The Morr artwork is an important part of the label and has made its album releases easily recognizable in the record shops. Designer Jan Kruse has managed to create a unique look that stands out and sort of defines the label. Was this the intention from the beginning and how important is it to you to have such a strong look for the label?

“Musically I felt mostly inspired by Wurlitzer Jukebox in the beginning. I liked the idea of “somehow” doing a 7” label in an album format, where this whole genre was already existing for some years. […] Within a couple of months I realised that it’s more challenging to work with artists on a regular basis and the concept was adjusted with the second B. Fleischmann release. Our artwork’s aesthetics remained the same and labels such as 4AD, Touch and Mego, influenced us. Jan and I liked the idea of having a strong visual identity that was changed very often over the past year. Jan just lectured about that at the typo fair in Berlin. Honestly I think that some of the artists might underestimate how many records have been sold because Jan did the cover. We even usually get negative feedback from our distributors whenever he doesn’t. Hopefully he’s not taking over the label,” Morr adds.

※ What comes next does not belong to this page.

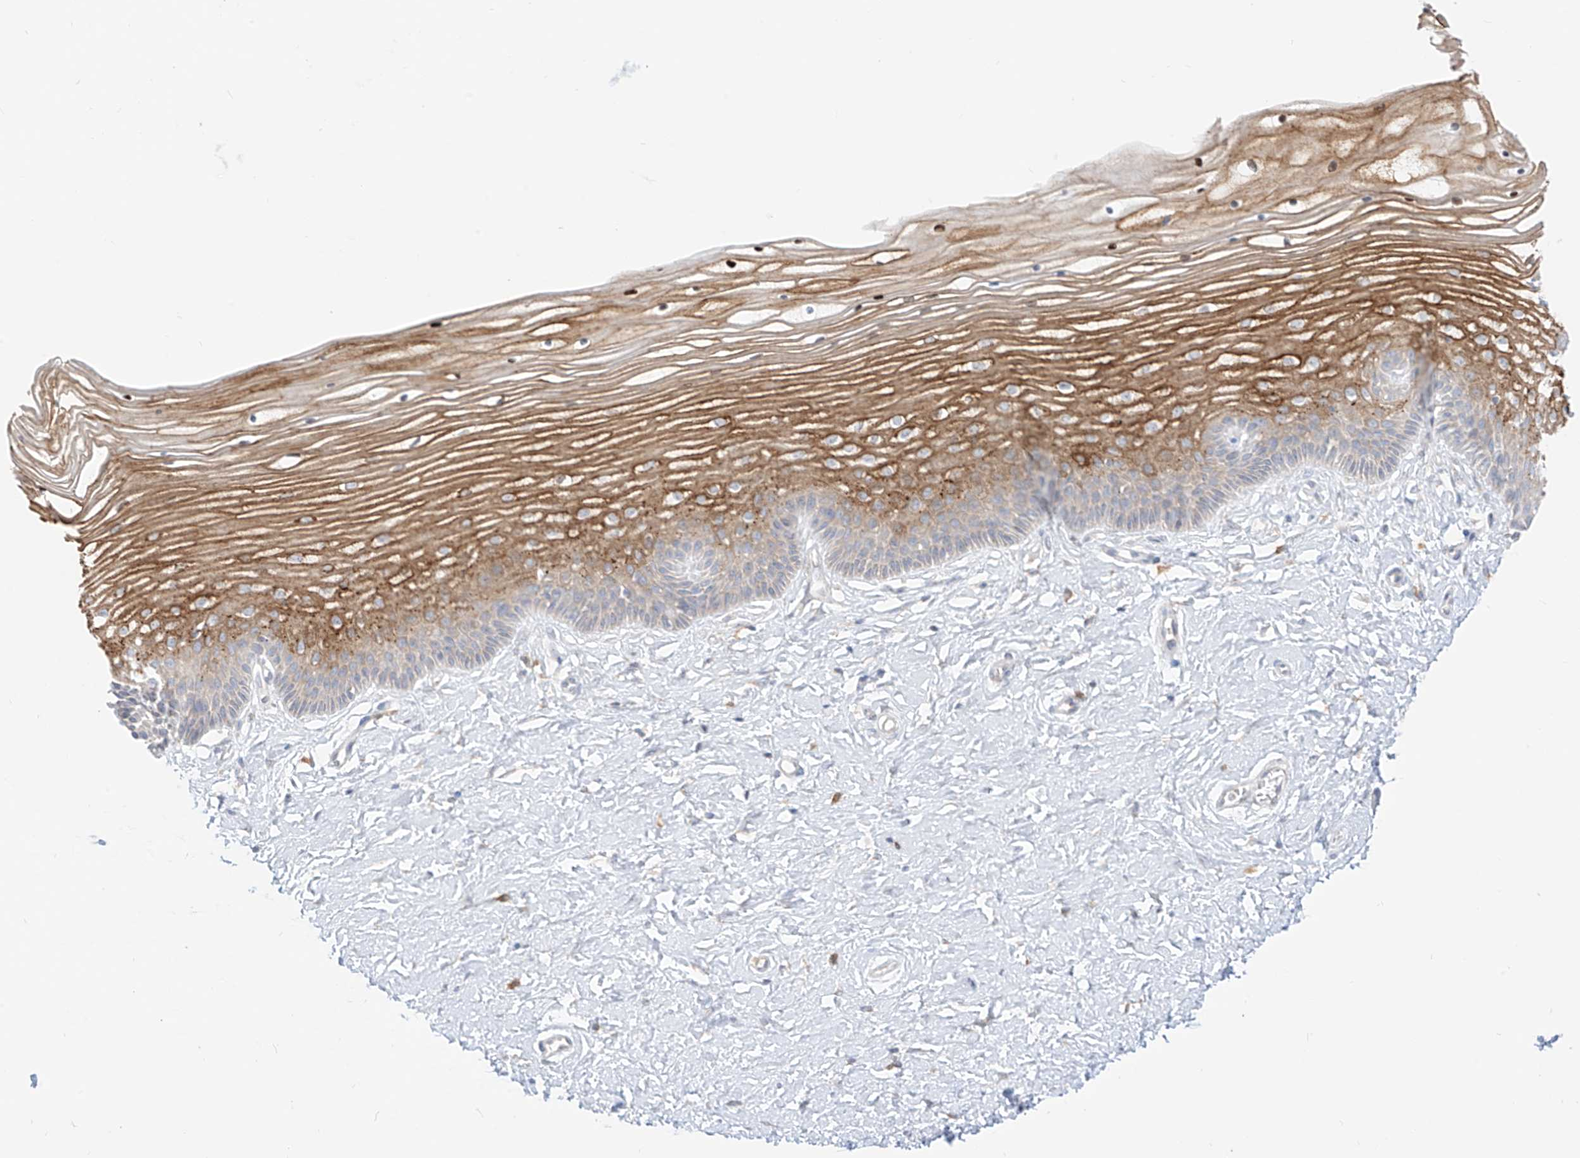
{"staining": {"intensity": "strong", "quantity": "25%-75%", "location": "cytoplasmic/membranous"}, "tissue": "vagina", "cell_type": "Squamous epithelial cells", "image_type": "normal", "snomed": [{"axis": "morphology", "description": "Normal tissue, NOS"}, {"axis": "topography", "description": "Vagina"}, {"axis": "topography", "description": "Cervix"}], "caption": "Immunohistochemistry histopathology image of unremarkable human vagina stained for a protein (brown), which demonstrates high levels of strong cytoplasmic/membranous expression in approximately 25%-75% of squamous epithelial cells.", "gene": "SYTL3", "patient": {"sex": "female", "age": 40}}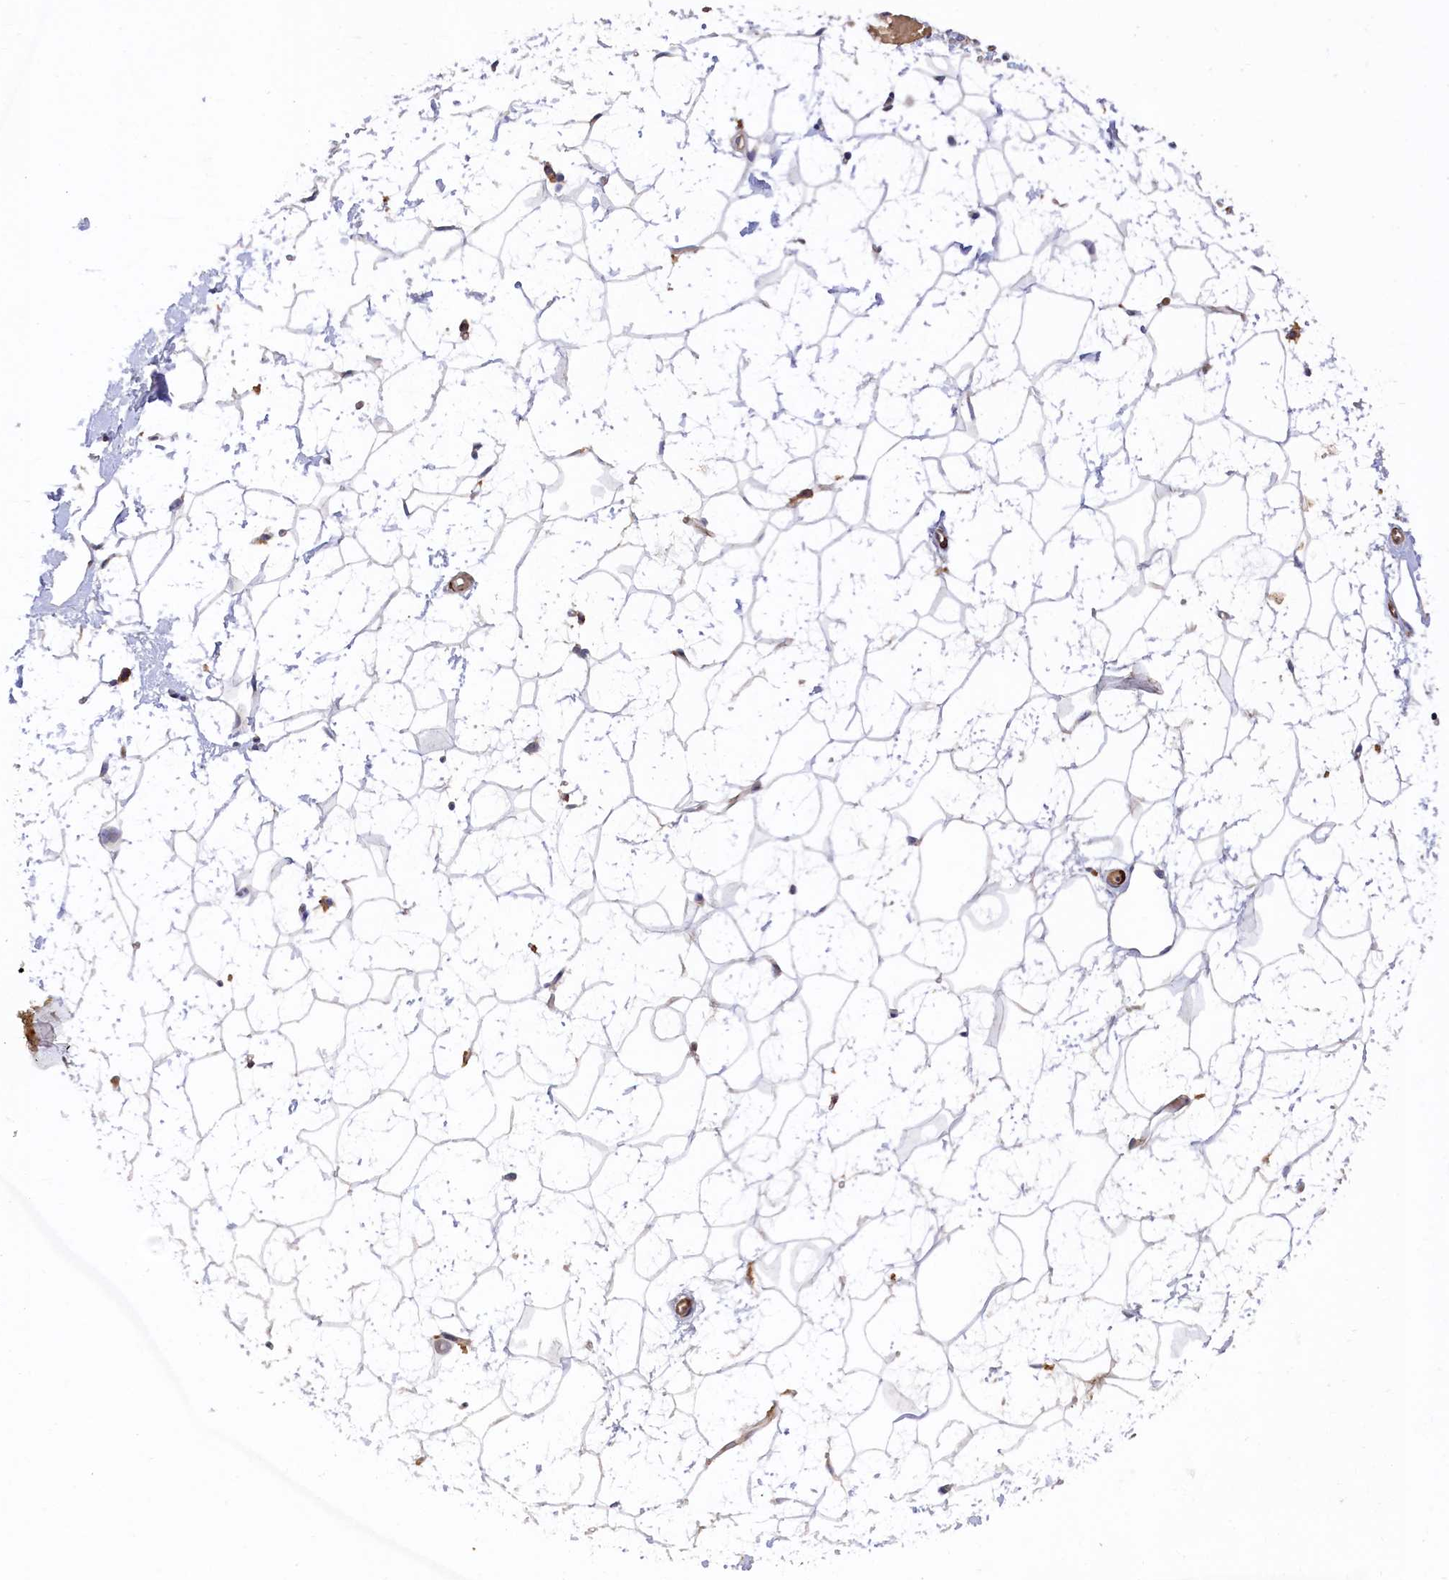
{"staining": {"intensity": "weak", "quantity": "<25%", "location": "cytoplasmic/membranous"}, "tissue": "breast", "cell_type": "Adipocytes", "image_type": "normal", "snomed": [{"axis": "morphology", "description": "Normal tissue, NOS"}, {"axis": "morphology", "description": "Adenoma, NOS"}, {"axis": "topography", "description": "Breast"}], "caption": "IHC of unremarkable human breast reveals no positivity in adipocytes. The staining was performed using DAB to visualize the protein expression in brown, while the nuclei were stained in blue with hematoxylin (Magnification: 20x).", "gene": "FERMT1", "patient": {"sex": "female", "age": 23}}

Morr Label Nights in Iceland Morr Music has been connected with the Icelandic music scene for quite some time. The label re-released múm’s album Yesterday Was Dramatic, Today is OK in 2005 after the album had been unavailable for far too many years. Since then, the label has signed two Icelandic bands, first Benni Hemm Hemm and most recently the group Seabear which released its debut, The Ghost That Carried Us Away, at Morr Music. Thomas explains that the friendship between Morr and Iceland began immediately after he had listened to the aforementioned first múm album, after which he contacted the group and praised their music.

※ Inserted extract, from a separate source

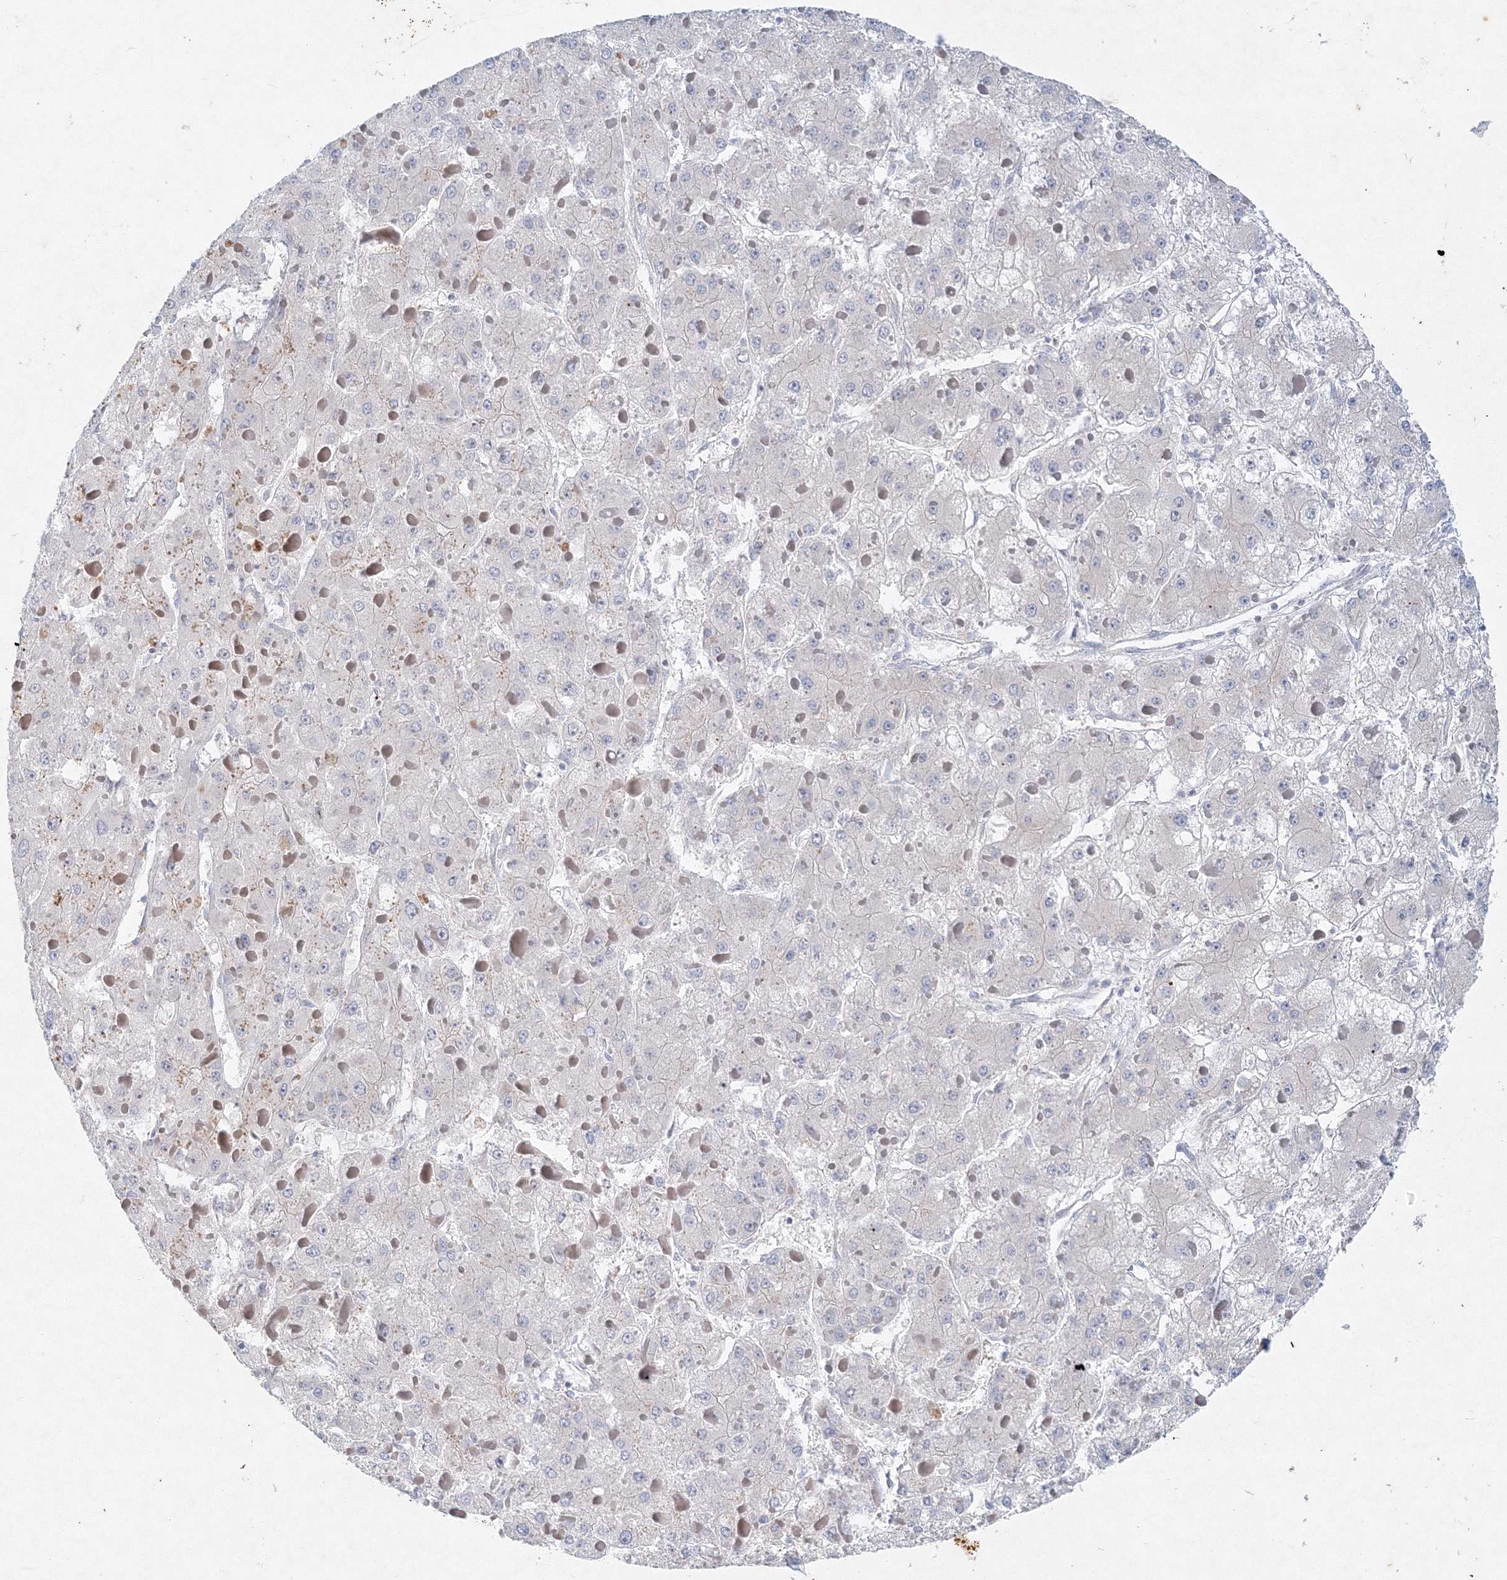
{"staining": {"intensity": "negative", "quantity": "none", "location": "none"}, "tissue": "liver cancer", "cell_type": "Tumor cells", "image_type": "cancer", "snomed": [{"axis": "morphology", "description": "Carcinoma, Hepatocellular, NOS"}, {"axis": "topography", "description": "Liver"}], "caption": "Immunohistochemistry of liver cancer (hepatocellular carcinoma) shows no positivity in tumor cells.", "gene": "DNAH1", "patient": {"sex": "female", "age": 73}}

“They moved to Berlin and we met on a regular basis and I just liked them even more. That’s the short version. Örvar introduced me to Benni Hemm Hemm and Borko and Seabear I ‘discovered’ via a mutual French and very nice friend,” he adds.

I ask what it was that fascinated him about these musicians:

“Of course I like their music as to me there’s some originality in it. I also seem to like the people involved,” he says.

Thomas and his Morr friends are planning two concerts in Iceland this coming week, one at Græni Hatturinn in Akureyri on June 1 and one taking place at Iðnó Theatre in Reykjavík on June 5. The two shows in Iceland are though far from being the first Morr Music Night organized by the label and the bands signed often tour together.

“We try to make it as comfortable as possible and I definitely prefer to work with nice people that are not on ego trips. I think it’s important to keep an eye on that factor, as a label is after all a fragile structure with interests that needs to be balanced, like a city football team,” Thomas adds.

The concerts are supposed to give the audience a good overview as to where the label stands today, but the show features local acts Benni Hemm Hemm and Seabear as well as Berlin based electro post-rock duo Tarwater, Belgian dance-pop group The Go Find and the electro duo Isan from the UK. Thomas Morr along with DJ Apfelblut will keep the crowd entertained between sets.

It’s worth mentioning that a limited addition CD, Music for Hairy Scary Monsters, was released as part of the event and features 10 tracks by the artists performing so concert goers can warm up for the grand scale event. The CD is available at the 12 Tónar record shop.

Tickets for the show at the Akureyri Intarnational Music Festival are available at www.midi.is. Tickets for the concerts at Iðnó are sold at the 12 Tónar record shop on Skólavörðustígur 15.